CSCI 235 - Intelligent Robotics

Spring 2017

Project #4: Q-Learning

Learning Actions

For this assignment, we will use a library that implements the Q-Learning algorithm. To use Q-Learning, we specify the following:

Sensors and condition flags, just as we have done with mode selection.
A reward function that returns a floating-point value corresponding to a reward gained for achieving a particular condition.
A half-life that determines how aggressively the algorithm updates its learned behavior.
The target number of visits to a state-action combination before its learned values are exploited.
The discount rate (between 0 and 1) that controls the importance of future rewards.
The actions that are available to the robot.

Library

The library files are in modeselection.zip.
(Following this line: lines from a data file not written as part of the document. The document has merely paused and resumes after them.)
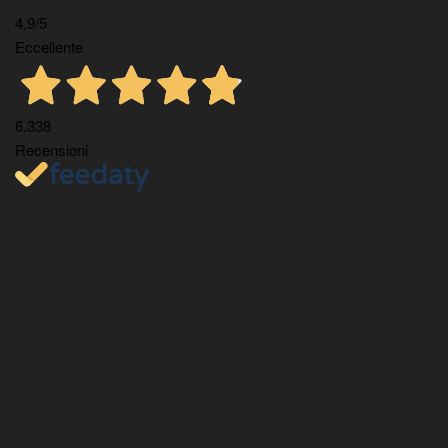
4,9
/5
Eccellente
6.338
Recensioni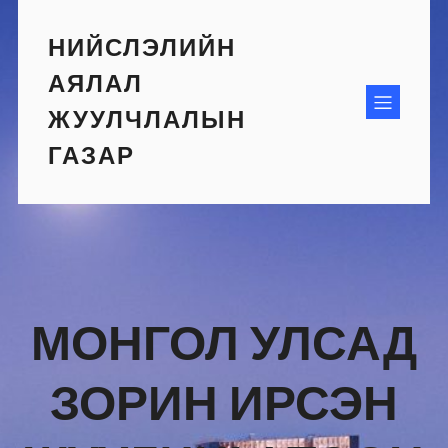
Skip
to
НИЙСЛЭЛИЙН
content
АЯЛАЛ
ЖУУЛЧЛАЛЫН
ГАЗАР
МОНГОЛ УЛСАД
ЗОРИН ИРСЭН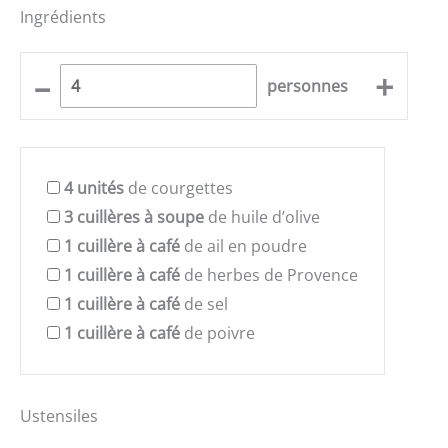
Ingrédients
–
+
personnes
4
unités
de courgettes
3
cuillères à soupe
de huile d’olive
1
cuillère à café
de ail en poudre
1
cuillère à café
de herbes de Provence
1
cuillère à café
de sel
1
cuillère à café
de poivre
Ustensiles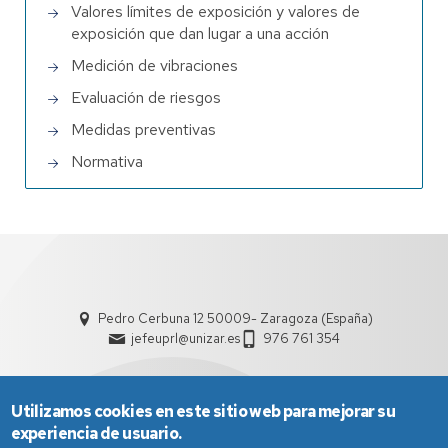
Valores límites de exposición y valores de
exposición que dan lugar a una acción
Medición de vibraciones
Evaluación de riesgos
Medidas preventivas
Normativa
Pedro Cerbuna 12 50009- Zaragoza (España)
jefeuprl@unizar.es
976 761 354
Utilizamos cookies en este sitio web para mejorar su
experiencia de usuario.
This includes all of the library files from the previous assignments.

Sample Program

The sample program is in proj4.zip.

LearnAvoid.java

Assignment

Implement three programs that use Q-Learning. The first program should learn the following behavior:

When no obstacles are present, drive forward.
When obstacles are present, turn away from them.
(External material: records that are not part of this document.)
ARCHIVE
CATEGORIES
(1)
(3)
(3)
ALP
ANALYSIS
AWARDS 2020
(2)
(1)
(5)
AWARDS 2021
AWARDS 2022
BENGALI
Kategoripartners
The other two programs can learn any behavior you would like. At least one of them should make use of color vision. I strongly encourage you to try to duplicate behaviors that you implemented in previous projects.

Questions

For each program, devise a metric for its performance on its task. How well did each program perform? Feel free to experiment with different parameter settings to optimize performance. Be sure to discuss the most useful parameter settings in your report and presentation.
How much effort is it to configure Q-Learning in comparison to manually defining the mode transitions?
Overall, what did you find useful or interesting about Q-Learning?